--- begin EXCERPTED PASSAGE ---

Toyota Yaris vs Honda Jazz: the reliability superminis

Jazz +1.73pp

By Jacob Cartwright · Founder & editor Published · Updated

The Short Answer

The Honda Jazz wins this one, and it wins in the least dramatic but most useful way: a better first-time pass rate across a very large slice of official UK records. The Toyota Yaris posted a 75.38% first-time pass rate; the Honda Jazz posted 77.11%. That puts the Jazz 1.73 percentage points ahead.

Pass-Rate Split

This is a proper reliability duel, not a flimsy brand argument. The Yaris and Jazz both trade on the same broad promise: simple Japanese supermini, low stress, low drama, easy to recommend to someone who does not want their life arranged around warning lights.

The public UK MOT record is useful because it strips away the pub wisdom. It does not care which badge has the better reputation. It records what happened at test time.

The Yaris has the larger sample: 691,473 recorded 2024 tests. The Jazz has 526,817 recorded 2024 tests. Together, that is 1,218,290 tests. The sample is not delicate. It is heavy enough to make small differences worth taking seriously.

The Yaris failed 17.39% of tests and had 6.69% recorded as PRS. The Jazz failed 17.23% and had 5.10% PRS. That is the interesting split. The outright fail rates are very close, but the Jazz converts more of its tests into first-time passes instead of pass-after-rectification outcomes.

--- end EXCERPTED PASSAGE ---

• **TASKS AND EXERCISES**
1. Copy the stretch of the Yaris versus Jazz reliability article from "Jazz +1.73pp" through "percentage points ahead.", word for word.
2. Write the next part of the Yaris versus Jazz reliability article, starting after its last sentence.
None of the data that comes next is needed for the tasks.

--- begin SUPPLIED INFORMATION ---

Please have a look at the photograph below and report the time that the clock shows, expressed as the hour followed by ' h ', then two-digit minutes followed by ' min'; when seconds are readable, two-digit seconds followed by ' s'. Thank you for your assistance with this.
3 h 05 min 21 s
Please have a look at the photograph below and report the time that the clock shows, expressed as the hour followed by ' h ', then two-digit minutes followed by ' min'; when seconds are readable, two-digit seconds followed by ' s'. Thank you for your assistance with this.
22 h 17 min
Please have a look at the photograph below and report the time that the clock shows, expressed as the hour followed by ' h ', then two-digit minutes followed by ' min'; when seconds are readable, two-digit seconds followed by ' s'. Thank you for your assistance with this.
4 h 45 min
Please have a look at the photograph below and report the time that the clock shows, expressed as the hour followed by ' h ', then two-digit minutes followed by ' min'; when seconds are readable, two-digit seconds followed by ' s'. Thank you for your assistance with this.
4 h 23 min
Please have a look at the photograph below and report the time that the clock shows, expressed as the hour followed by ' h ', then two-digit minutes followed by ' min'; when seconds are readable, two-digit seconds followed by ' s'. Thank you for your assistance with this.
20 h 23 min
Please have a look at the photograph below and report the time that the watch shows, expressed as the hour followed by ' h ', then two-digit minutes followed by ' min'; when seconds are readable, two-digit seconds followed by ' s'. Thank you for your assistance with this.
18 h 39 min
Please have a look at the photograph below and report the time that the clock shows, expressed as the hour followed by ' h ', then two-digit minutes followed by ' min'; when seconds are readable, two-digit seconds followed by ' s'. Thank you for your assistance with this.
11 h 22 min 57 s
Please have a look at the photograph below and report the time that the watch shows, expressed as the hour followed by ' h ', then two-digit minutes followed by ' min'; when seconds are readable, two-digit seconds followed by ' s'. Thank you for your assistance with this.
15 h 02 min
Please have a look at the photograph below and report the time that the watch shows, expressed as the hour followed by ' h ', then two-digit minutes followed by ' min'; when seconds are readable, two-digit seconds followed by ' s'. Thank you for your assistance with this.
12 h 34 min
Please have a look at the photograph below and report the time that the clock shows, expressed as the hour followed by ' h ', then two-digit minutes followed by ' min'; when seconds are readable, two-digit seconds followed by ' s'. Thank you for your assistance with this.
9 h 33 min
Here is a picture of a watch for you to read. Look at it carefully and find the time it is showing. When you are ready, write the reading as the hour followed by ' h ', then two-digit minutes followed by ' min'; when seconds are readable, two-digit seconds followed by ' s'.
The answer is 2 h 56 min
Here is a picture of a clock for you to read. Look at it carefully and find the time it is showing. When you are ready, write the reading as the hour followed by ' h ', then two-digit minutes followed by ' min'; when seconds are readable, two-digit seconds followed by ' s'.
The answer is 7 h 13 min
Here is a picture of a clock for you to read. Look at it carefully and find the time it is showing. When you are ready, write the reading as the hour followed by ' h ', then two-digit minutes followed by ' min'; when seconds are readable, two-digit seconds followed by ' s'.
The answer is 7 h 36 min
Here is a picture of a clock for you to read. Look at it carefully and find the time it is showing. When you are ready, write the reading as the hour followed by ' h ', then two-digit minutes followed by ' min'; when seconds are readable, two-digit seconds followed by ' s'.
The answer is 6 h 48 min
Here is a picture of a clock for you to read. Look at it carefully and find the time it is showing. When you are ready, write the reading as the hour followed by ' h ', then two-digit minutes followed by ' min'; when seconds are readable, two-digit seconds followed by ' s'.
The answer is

--- end SUPPLIED INFORMATION ---

• **EXERCISE RESPONSES**
1.
Jazz +1.73pp

By Jacob Cartwright · Founder & editor Published · Updated

The Short Answer

The Honda Jazz wins this one, and it wins in the least dramatic but most useful way: a better first-time pass rate across a very large slice of official UK records. The Toyota Yaris posted a 75.38% first-time pass rate; the Honda Jazz posted 77.11%. That puts the Jazz 1.73 percentage points ahead.

2.
That matters for buyers. PRS is not the same ownership pain as a large mechanical failure, but it still means the car arrived needing something put right. A car that passes first time is usually the car that was prepared, maintained, or simply in better condition on the day.

The Yaris trails the Jazz by 1.73 percentage points. That is not a landslide. It is also not meaningless. In a head-to-head between two cars people buy specifically to avoid hassle, a repeatable margin in the clean-pass number is exactly the kind of boring evidence that should sway a shortlist.

If both cars are equally tidy, equally priced and equally proven by history, the Jazz gets the nod. If the Yaris has the cleaner individual record, buy the Yaris. The data gives the starting bias, not permission to stop thinking.

Where They Fail

The Yaris failure list is mostly the small-car reality of age, weather, low-cost maintenance and British roads. Its top recorded failure reasons are:

  • Headlamp reflector or lens slightly defective: 19,603
  • Lamp missing, inoperative, or more than half not functioning where multiple light sources are fitted: 13,833
  • Tyre tread depth below the required limit: 12,013
  • Wiper blade missing or not clearing the windscreen: 11,452
  • Spring or spring component fractured or seriously weakened: 10,312

That is not a horror show. It is lamps, tyres, wipers and springs. Some of it is neglect. Some of it is age. The spring count is the one to respect, because a fractured or seriously weakened spring is not a five-minute bulb conversation.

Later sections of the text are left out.